Mas Hakim terdiam. Ia terasa berat untuk bicara.

"Kamu masih penampilan begitu?"

"Maksud Mas?"

"Aku akan ajak kamu ke acara keluargaku. Tapi kamu tahu sendiri keluargaku gimana?"

"Masalah pakaian?"

"Yah, bisa tidak kalau kesana jangan pakai syar'i?"

"Aku akan usahakan Mas. Gak enak juga kalau tak kesana. Aku kan istrimu. Memang siapa yang menikah?"

"Sepupuku Bilal."

"Aku siap-siap dulu yah, Mas."

"Jangan lama-lama. Nanti bisa kutinggal kamu!"

"Yah."

Aku seolah sedih. Mau ikut ke acara keluarga pun, harus mengemis. Sebenarnya serumit itukah? Hanya karena penampilan syar'i, mereka tidak menyukainya. Akhirnya aku memilih gamis dengan warna cerah. Kemudian kukenakan jilbab segi empat. Kusiasati dengan menutup dada. Bukan acara ini saja. Setiap acara keluarganya, penampilan harus kusiasati. Sekiranya aku terlihat syar'i. Biasanya aku memakai warna serba gelap. Khusus di acara mereka, aku begini. Semua kusesuaikan untuk masuk ke lingkungan keluarganya.

"Tazkiyah, mau kemana?"

Saat keluar rumah, mbak Rumaisya memanggilku. Dia tetanggaku sekaligus teman. Dialah yang sering mengajakku ikut kajian.

"Mbak Rumaisya. Aku mau ke acara keluarga suamiku."

"Kok tidak pakai hijab syar'i?"

"Aku ingin menyesuaikan keluarga suamiku."

"Mereka masih belum berubah yah? Padahal mertuamu itu keluarga kyai. Katanya juga religius. Cuma penampilan syar'i dibilang radikal."

Tiba-tiba mas Hakim memanggilku. Ia sepertinya sudah mau berangkat.

"Tazkiyah, ayo cepat!"

"Yah, Mas."

"Mbak, maaf yah. Aku harus pergi."

"Yah, hati-hati. Cepat, nanti marah suamimu!"

"Yah Mbak."

Sambil berlari dengan tergopoh kumenghampirinya. Mas Hakim tampak sangat kesal karena menungguku lama.

"Lama banget sih kamu. Kalau besok-besok begini, tak segan kutinggalkan!"

"Maaf Mas. Tadi aku sudah berusaha cepat."

"Bisanya ngebantah terus. Aku kan sudah bilang, tak usah ikut!"

"Mas tidak mau mengajakku? Kalau tak mau, aku tinggal saja."

"Maumu ini apa sih? Jangan membuatku bingung."

"Yah sudah, ayo jalan!"

"Keterlaluan!"

Begitulah yang kualami sekarang.

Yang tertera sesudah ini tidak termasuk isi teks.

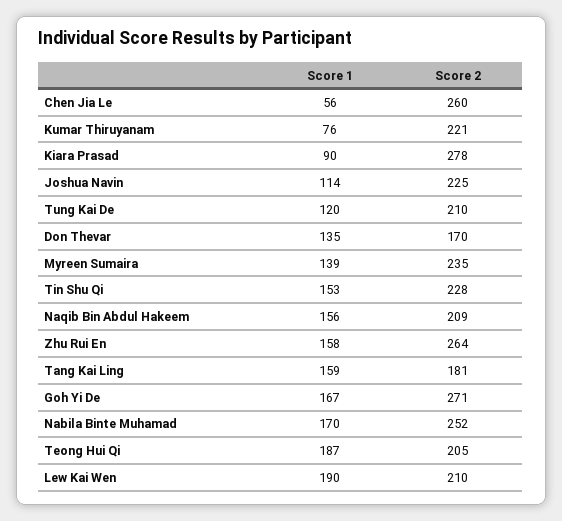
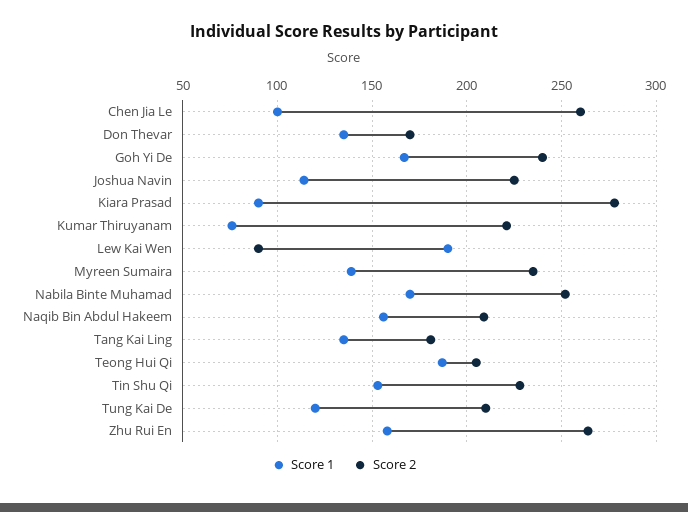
  {
    "Score 1": {
-     "Chen Jia Le": 56,
+     "Chen Jia Le": 100,
      "Kumar Thiruyanam": 76,
      "Kiara Prasad": 90,
      "Joshua Navin": 114,
      "Tung Kai De": 120,
      "Don Thevar": 135,
      "Myreen Sumaira": 139,
      "Tin Shu Qi": 153,
      "Naqib Bin Abdul Hakeem": 156,
      "Zhu Rui En": 158,
-     "Tang Kai Ling": 159,
+     "Tang Kai Ling": 135,
      "Goh Yi De": 167,
      "Nabila Binte Muhamad": 170,
      "Teong Hui Qi": 187,
      "Lew Kai Wen": 190
    },
    "Score 2": {
      "Chen Jia Le": 260,
      "Kumar Thiruyanam": 221,
      "Kiara Prasad": 278,
      "Joshua Navin": 225,
      "Tung Kai De": 210,
      "Don Thevar": 170,
      "Myreen Sumaira": 235,
      "Tin Shu Qi": 228,
      "Naqib Bin Abdul Hakeem": 209,
      "Zhu Rui En": 264,
      "Tang Kai Ling": 181,
-     "Goh Yi De": 271,
+     "Goh Yi De": 240,
      "Nabila Binte Muhamad": 252,
      "Teong Hui Qi": 205,
-     "Lew Kai Wen": 210
+     "Lew Kai Wen": 90
    }
  }

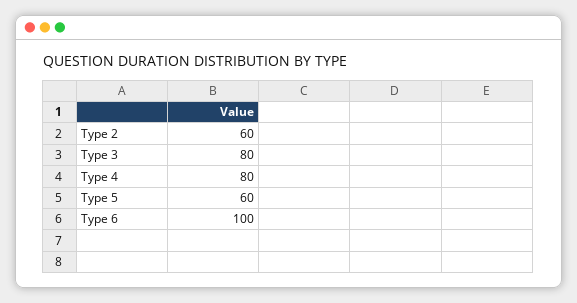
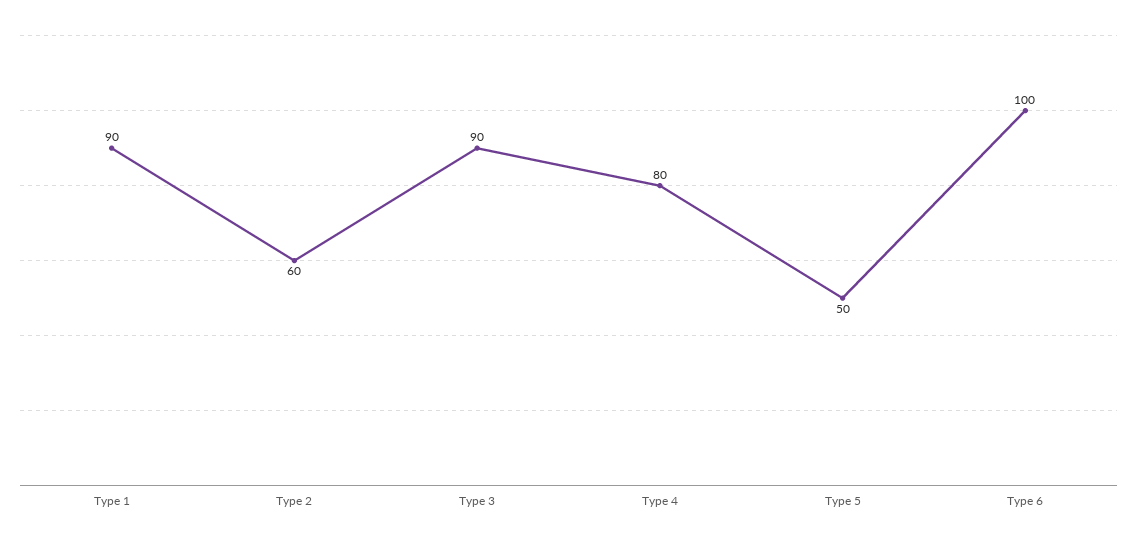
  {
    "Type 2": 60,
-   "Type 3": 80,
+   "Type 3": 90,
    "Type 4": 80,
-   "Type 5": 60,
+   "Type 5": 50,
-   "Type 6": 100
+   "Type 6": 100,
+   "Type 1": 90
  }

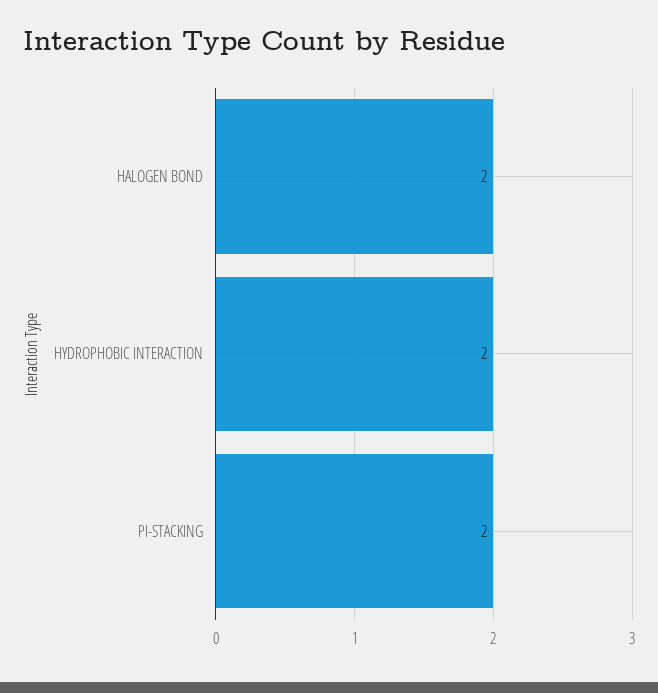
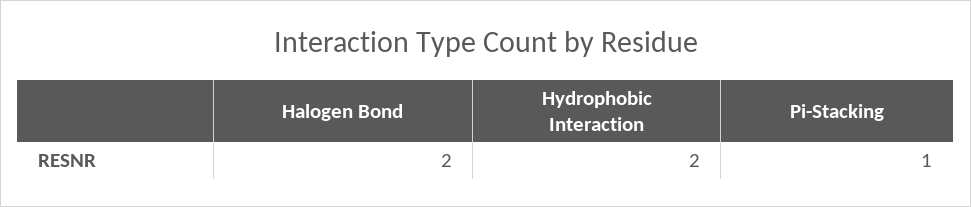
  {
    "HALOGEN BOND": 2,
    "HYDROPHOBIC INTERACTION": 2,
-   "PI-STACKING": 2
+   "PI-STACKING": 1
  }

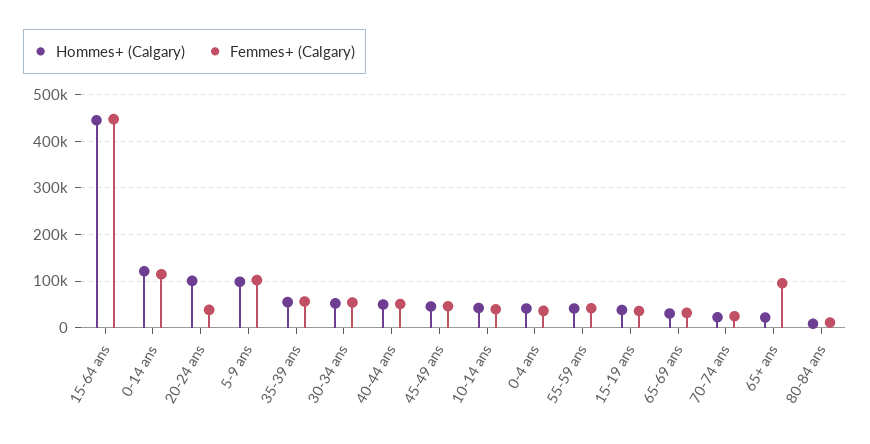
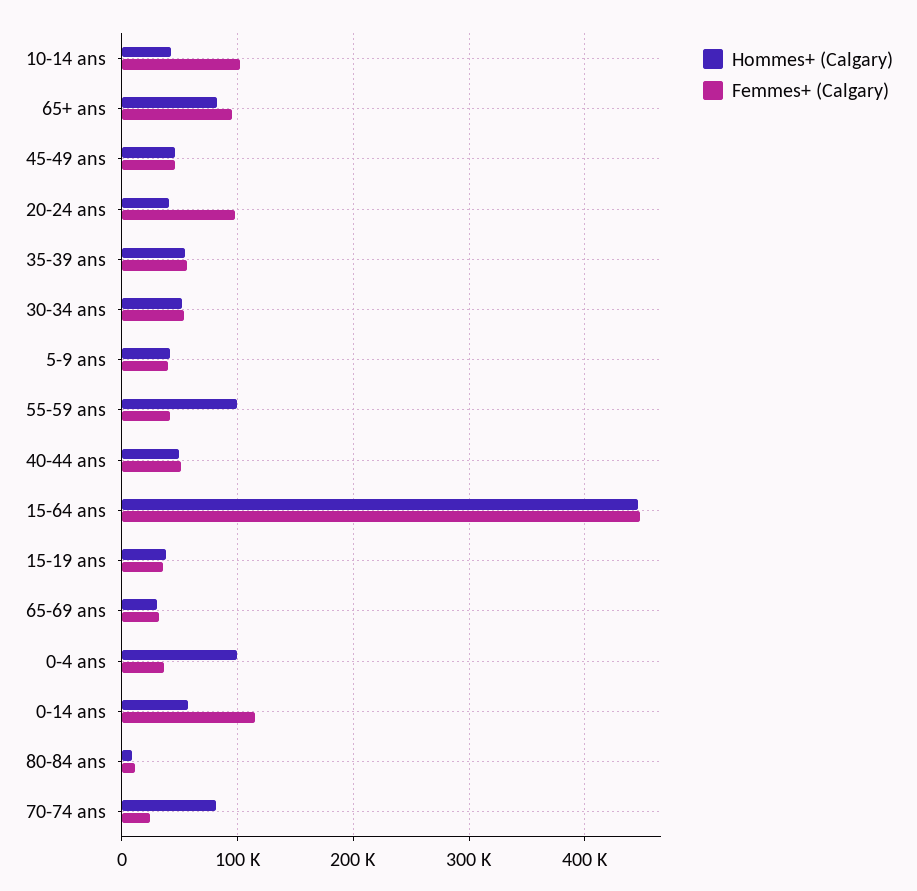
  {
    "Hommes+ (Calgary)": {
      "15-64 ans": 450000,
-     "0-14 ans": 120000,
+     "0-14 ans": 60000,
-     "20-24 ans": 100000,
+     "20-24 ans": 40000,
-     "5-9 ans": 100000,
+     "5-9 ans": 40000,
      "35-39 ans": 50000,
      "30-34 ans": 50000,
      "40-44 ans": 50000,
      "45-49 ans": 50000,
      "10-14 ans": 40000,
-     "0-4 ans": 40000,
+     "0-4 ans": 100000,
-     "55-59 ans": 40000,
+     "55-59 ans": 100000,
      "15-19 ans": 40000,
      "65-69 ans": 30000,
-     "70-74 ans": 20000,
+     "70-74 ans": 80000,
-     "65+ ans": 20000,
+     "65+ ans": 80000,
      "80-84 ans": 10000
    },
    "Femmes+ (Calgary)": {
      "15-64 ans": 450000,
      "0-14 ans": 110000,
-     "20-24 ans": 40000,
+     "20-24 ans": 100000,
-     "5-9 ans": 100000,
+     "5-9 ans": 40000,
      "35-39 ans": 60000,
      "30-34 ans": 50000,
      "40-44 ans": 50000,
      "45-49 ans": 50000,
-     "10-14 ans": 40000,
+     "10-14 ans": 100000,
      "0-4 ans": 40000,
      "55-59 ans": 40000,
      "15-19 ans": 40000,
      "65-69 ans": 30000,
      "70-74 ans": 20000,
      "65+ ans": 100000,
      "80-84 ans": 10000
    }
  }

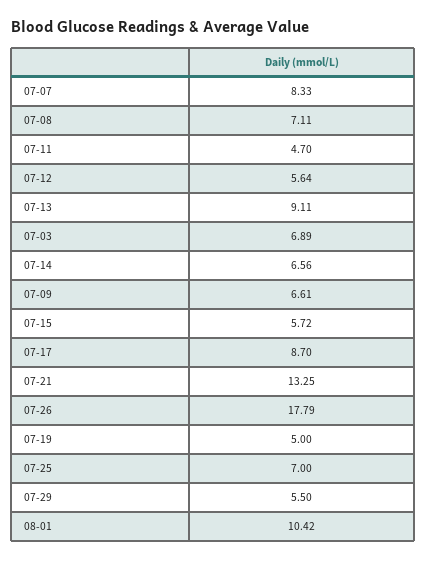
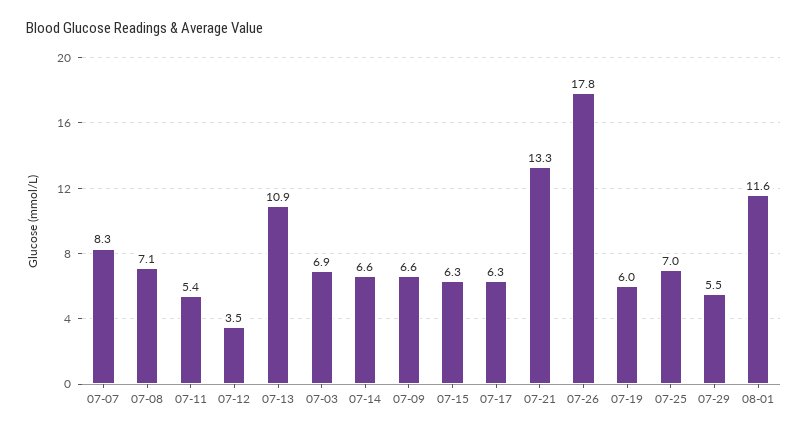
  {
    "07-07": 8.33,
    "07-08": 7.11,
-   "07-11": 4.7,
+   "07-11": 5.4,
-   "07-12": 5.64,
+   "07-12": 3.5,
-   "07-13": 9.11,
+   "07-13": 10.9,
    "07-03": 6.89,
    "07-14": 6.56,
    "07-09": 6.61,
-   "07-15": 5.72,
+   "07-15": 6.3,
-   "07-17": 8.7,
+   "07-17": 6.3,
    "07-21": 13.25,
    "07-26": 17.79,
-   "07-19": 5,
+   "07-19": 6,
    "07-25": 7,
    "07-29": 5.5,
-   "08-01": 10.42
+   "08-01": 11.6
  }

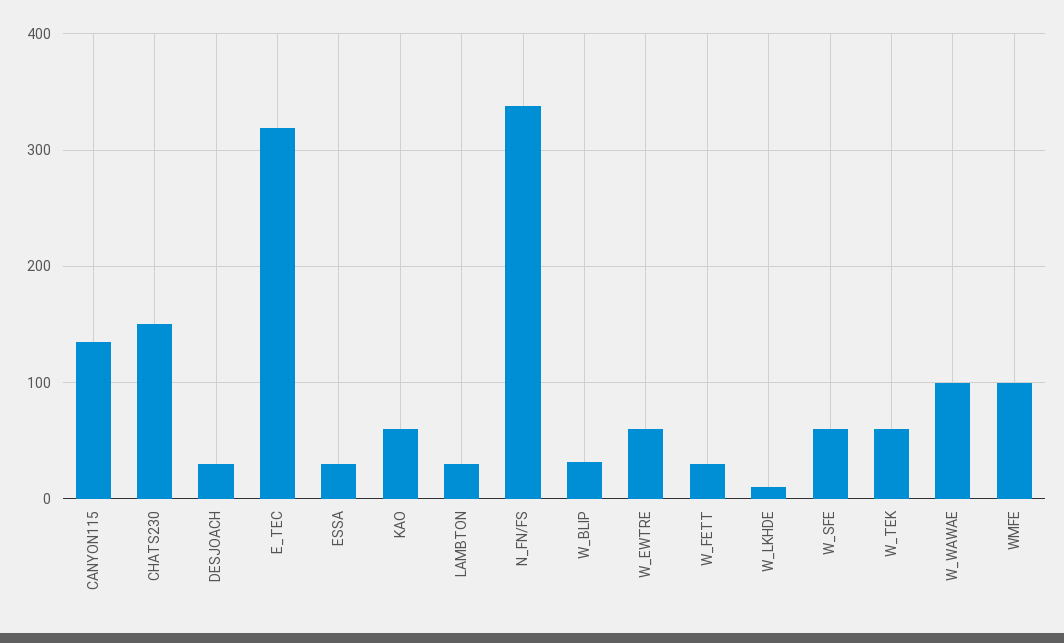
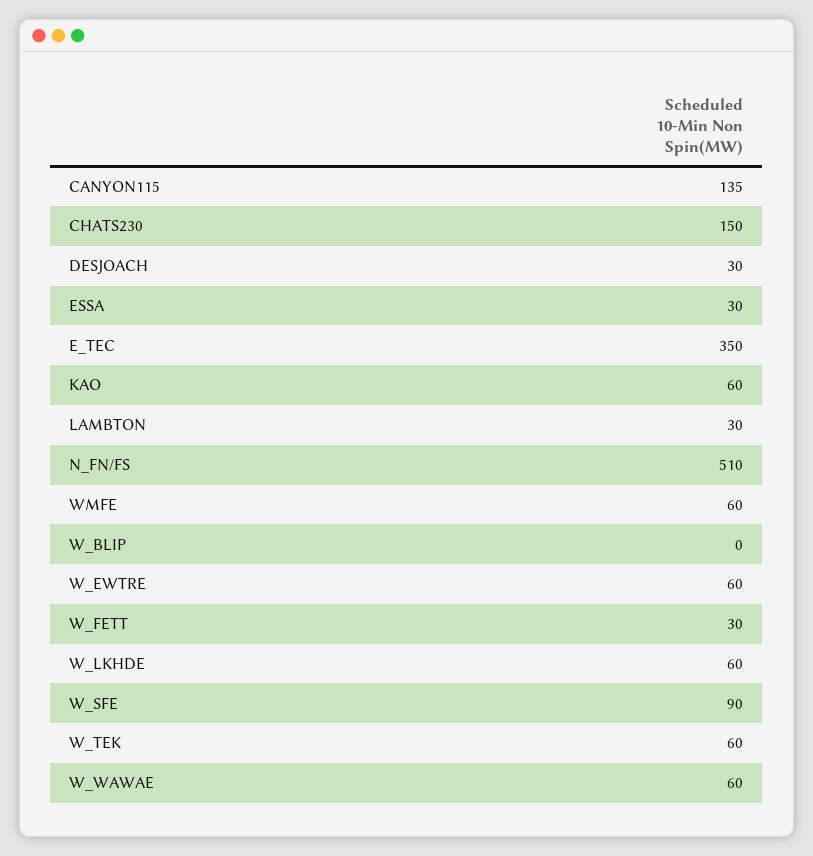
  {
    "CANYON115": 135,
    "CHATS230": 150,
    "DESJOACH": 30,
-   "E_TEC": 320,
+   "E_TEC": 350,
    "ESSA": 30,
    "KAO": 60,
    "LAMBTON": 30,
-   "N_FN/FS": 340,
+   "N_FN/FS": 510,
-   "W_BLIP": 30,
+   "W_BLIP": 0,
    "W_EWTRE": 60,
    "W_FETT": 30,
-   "W_LKHDE": 10,
+   "W_LKHDE": 60,
-   "W_SFE": 60,
+   "W_SFE": 90,
    "W_TEK": 60,
-   "W_WAWAE": 100,
+   "W_WAWAE": 60,
-   "WMFE": 100
+   "WMFE": 60
  }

Terkadang aku merasa putus asa. Tak sanggup menjalani hubungan ini. Namun aku tak bisa membuat kecewa ayahku. Dia pasti akan sangat malu. Dia tak mau kalau aku sampai bercerai.

Tekanan berat ini membuatku ingin berubah. Aku merasa kekuatanku ada pada Tuhan. Sehingga muncullah niatku. Aku sangat ingin berubah jadi lebih baik. Namun, aku takut jika suamiku tak setuju. Akhirnya kuutarakan niatku untuk bercadar. Bismillah, semoga diizinkan.